Simboli della lotta alla mafia siciliana, i giudici Giovanni Falcone e Paolo Borsellino furono uccisi da esplosivi a pochi mesi di distanza da Cosa Nostra nel 1992.
500 chilogrammi di TNT e nitrato di ammonio. Il tutto grazie a una tavola da surf collocata in una conduttura dell’acqua lungo l’autostrada che collega l’aeroporto di Palermo con il centro cittadino del capoluogo siciliano. Ecco l’arsenale bellico che tolse la vita al giudice Giovanni Falcone, il simbolo della lotta alla mafia siciliana, alla moglie e ai membri delle tre scorte il 23 maggio 1992, poco prima delle 18.

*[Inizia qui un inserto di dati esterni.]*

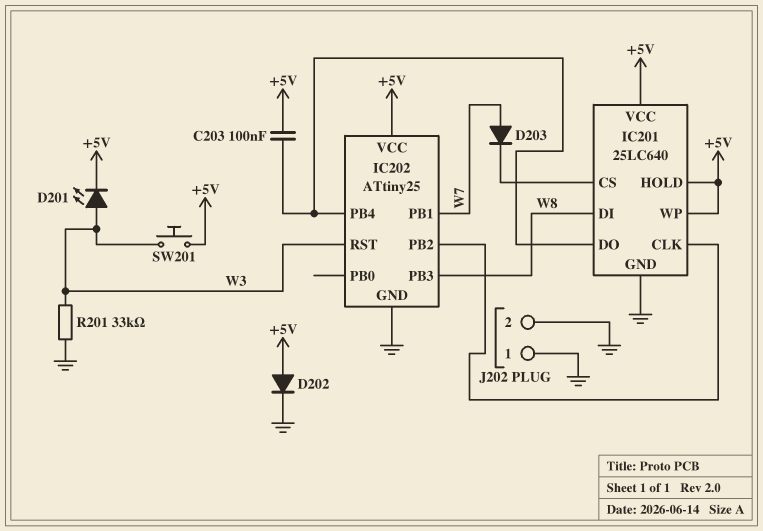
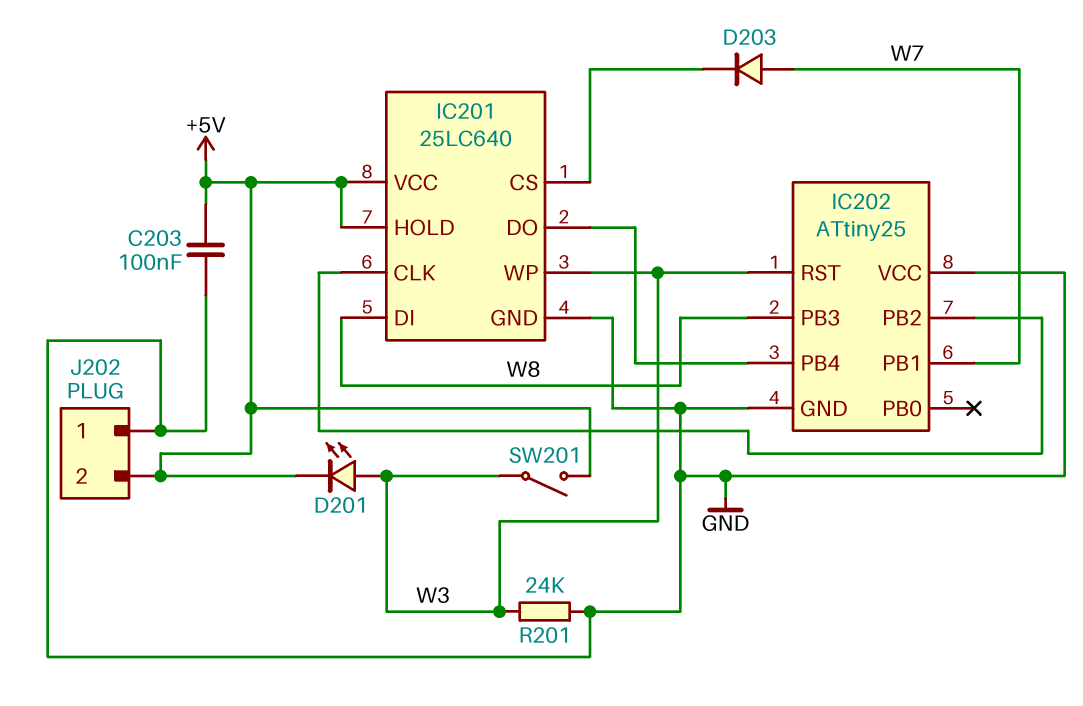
C203: 100nF (+5V, IC201/DO) -> 100nF (+5V, GND)
D202: diode (A +5V, K GND) -> none
IC201 pin WP: +5V -> W3
IC202 pin VCC: +5V -> GND
J202 pin 2: GND -> +5V
R201: 33k (GND, W3) -> 24k (GND, W3)
SW201: button (+5V, W3) -> switch (+5V, W3)

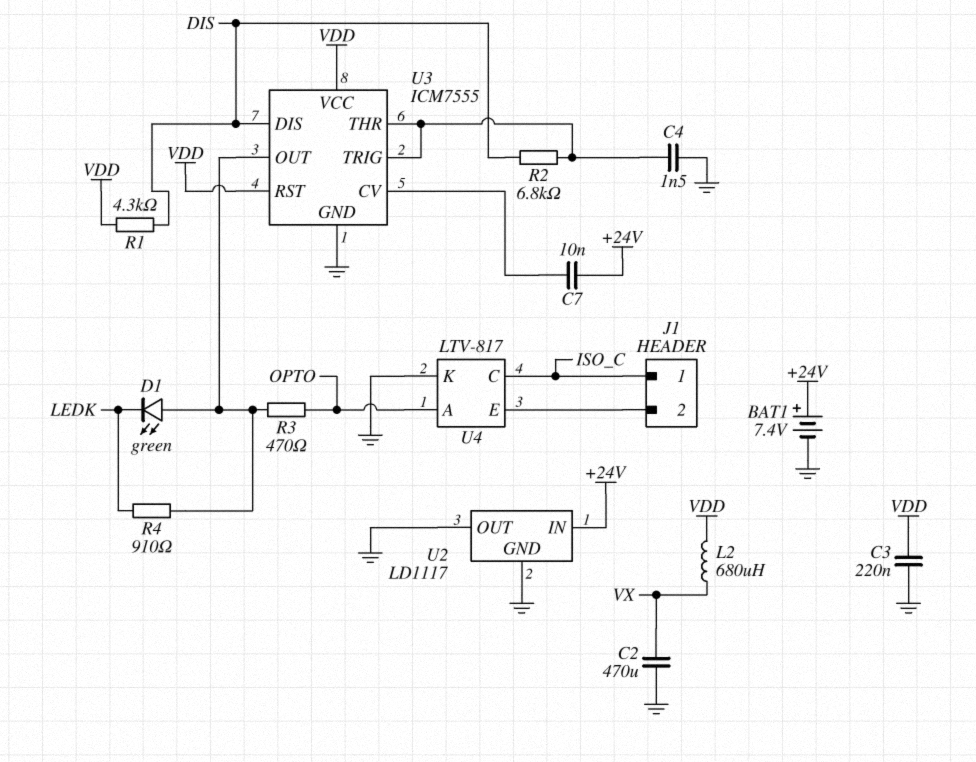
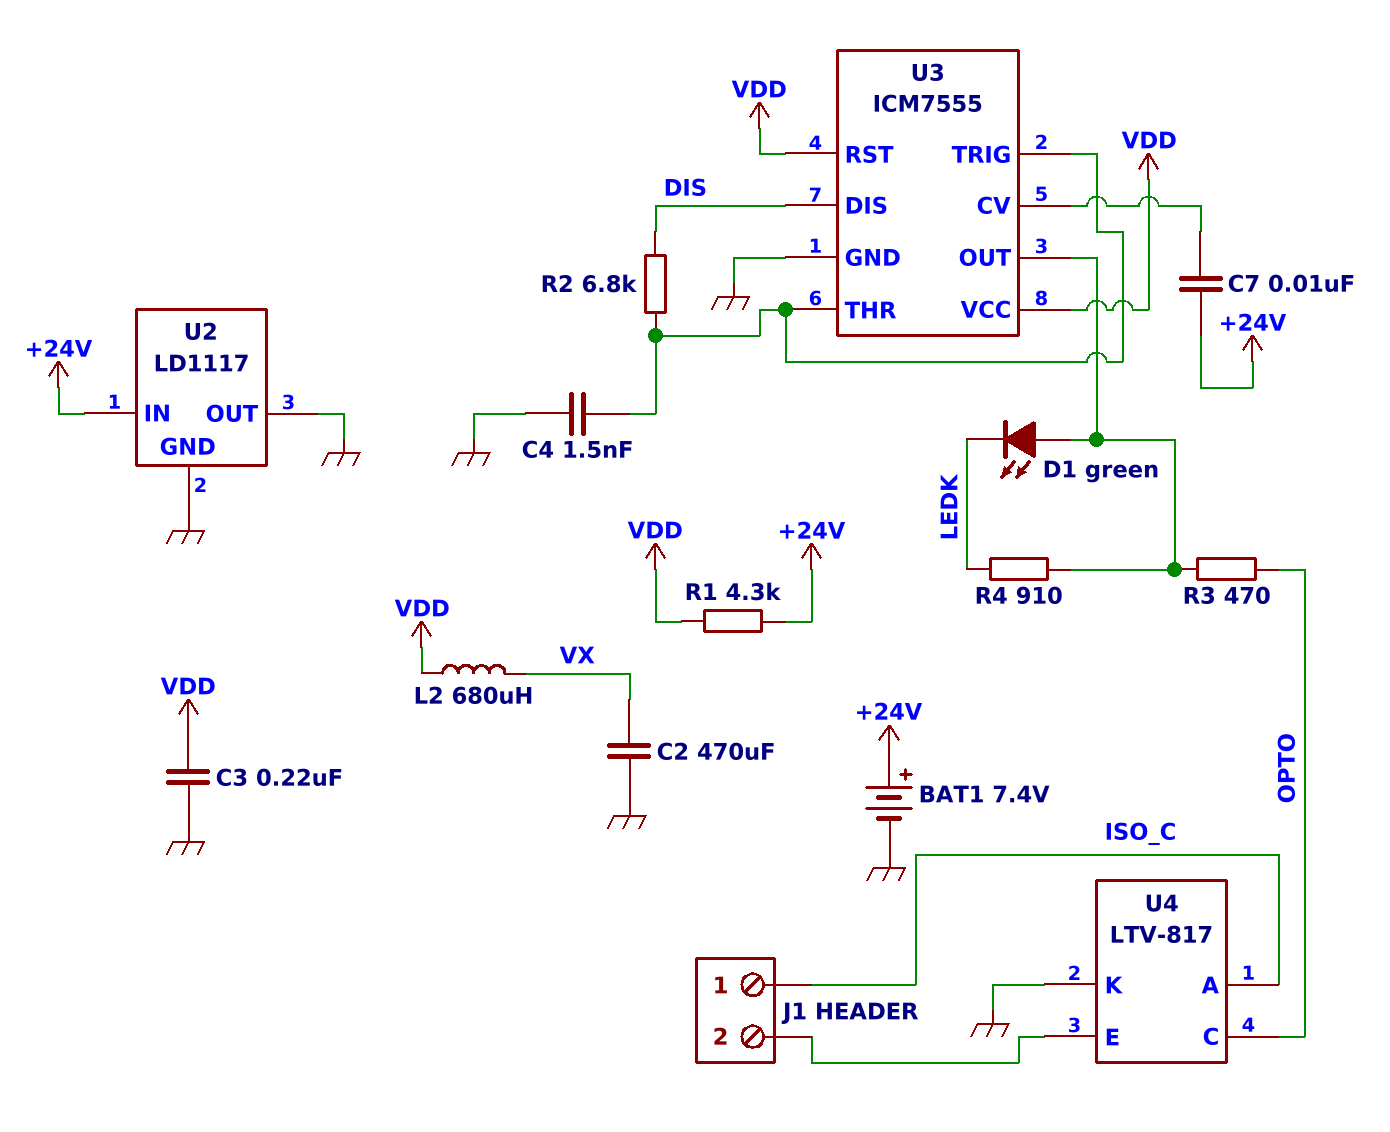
R1: 4.3k (DIS, VDD) -> 4.3k (+24V, VDD)
U4 pin A: OPTO -> ISO_C
U4 pin C: ISO_C -> OPTO

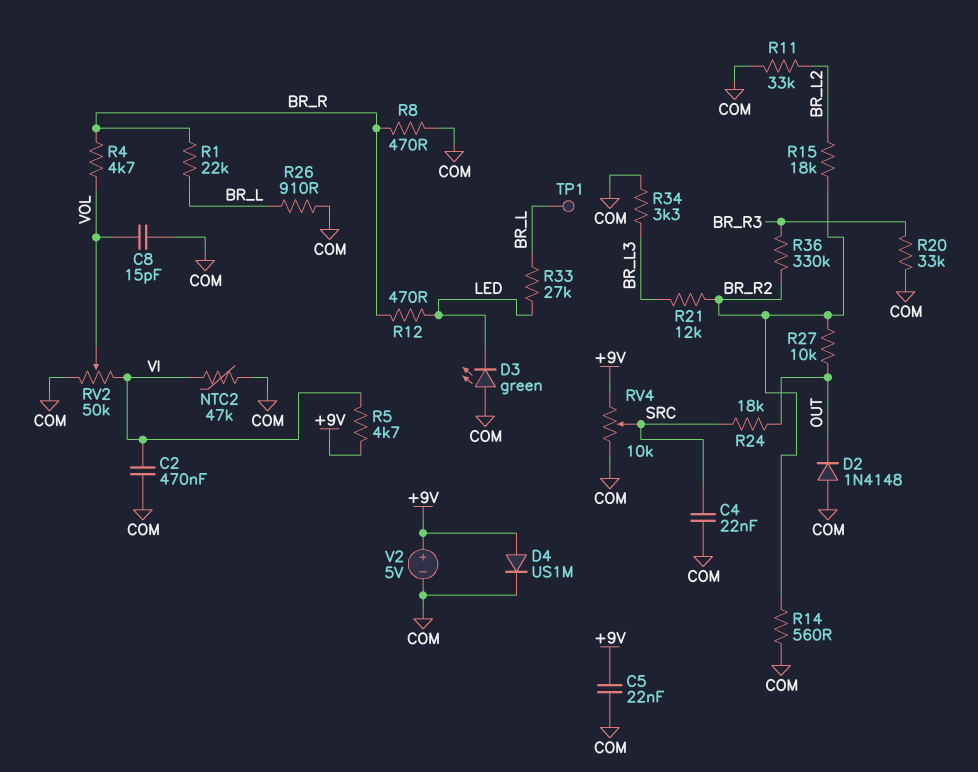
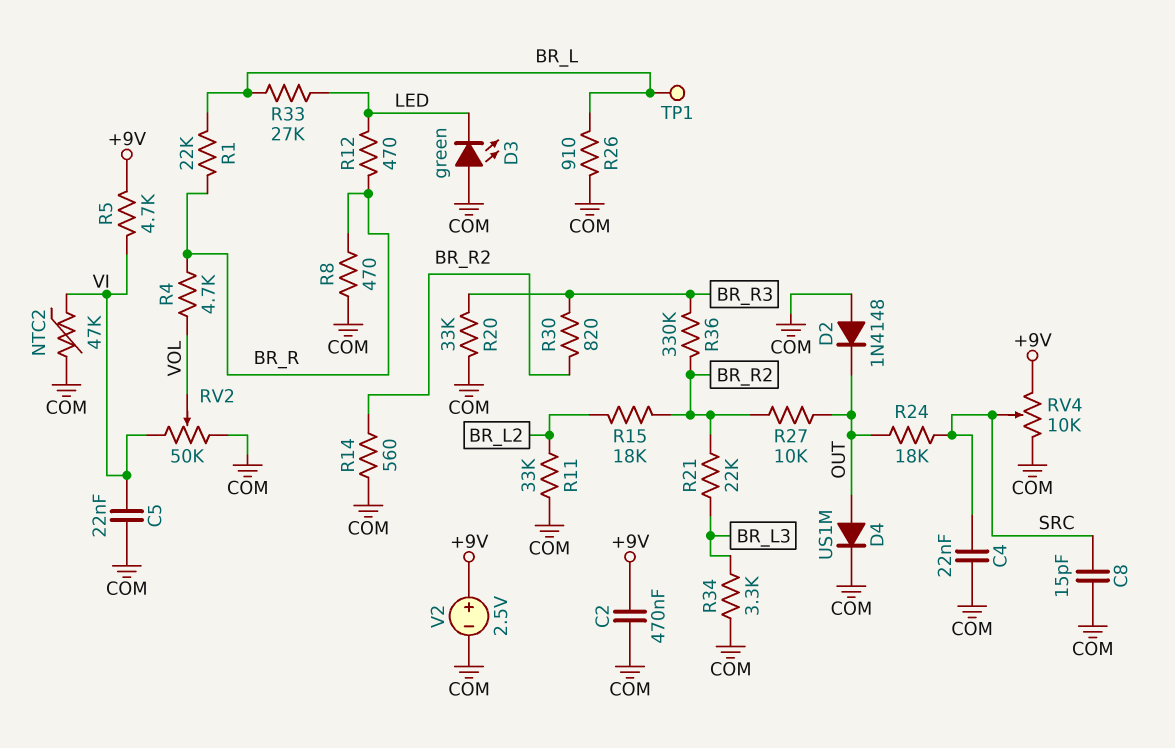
C2: 470nF (COM, VI) -> 470nF (+9V, COM)
C5: 22nF (+9V, COM) -> 22nF (COM, VI)
C8: 15pF (COM, VOL) -> 15pF (COM, SRC)
D4: diode US1M (A +9V, K COM) -> diode US1M (A OUT, K COM)
R21: 12k (BR_L3, BR_R2) -> 22k (BR_L3, BR_R2)
R30: none -> 820 (BR_R2, BR_R3)
V2: 5V (plus +9V, minus COM) -> 2.5V (plus +9V, minus COM)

Nel corteo mortale, l’auto alla guida è stata sbalzata a diverse centinaia di metri di distanza, uccidendo sul colpo i tre poliziotti a bordo. Il giudice Falcone, che guidava direttamente la seconda vettura, così come sua moglie, sono rimasti uccisi dal lato del passeggero. Sono invece sopravvissuti il solito guidatore, che si trova nella parte posteriore dell’auto, così come i tre clienti nell’auto posteriore.
La prima grande esperienza di Cosa Nostra nel 1987
Figura reale nella lotta al “polpo”, Giovanni Falcone è stato il primo a istruire il “processo massimo” contro Cosa Nostra nel 1987, grazie alle confessioni del pentito Tommaso Busetta che hanno portato all’arresto di un centinaio di mafiosi.
Con la sua tragica morte, avvenuta nel maggio 1992, l’attenzione del grande pubblico è stata attirata dal giudice Paolo Borsellino, che è considerato il “fratello siamese” dell’illustre Falcone perché raccoglieva tutti i suoi segreti e perché ricopriva lo stesso incarico di procuratore di un tribunale antimafia.
Tuttavia, il 19 luglio 1992, 57 giorni dopo la morte di Giovanni Falcone, Paolo Borsellino fu ucciso in un attentato dinamitardo simile a quello del suo amico, uccidendo cinque dei suoi accompagnatori.
Buon colpo a breve termine, cattivo colpo a lungo termine
Nel breve, gli omicidi di Falcone e Borsellino “hanno rallentato le indagini contro la mafia” ma “alla lunga si è rivelato un pessimo affare per Cosa Nostra, la cui dirigenza è stata decapitata da arresti e confessioni di penitenti”. ha spiegato Vincenzo Cerroso, autore di diversi libri sulla mafia.
Il duplice assassinio dei giudici ha avuto il vantaggio di raddoppiare gli sforzi dello Stato italiano per porre fine alle pratiche mafiose nel Paese. Il 15 gennaio 1993 il capo supremo di Cosa Nostra “Toto” Reina è stato arrestato per le strade di Palermo con il suo autista.
La giustizia italiana ha emesso decine di condanne in questi casi. Roberto de Bella, giudice antimafia presso il Tribunale per i minorenni di Catania in Sicilia, ha stimato che “gli autori materiali sono stati per lo più processati e condannati”.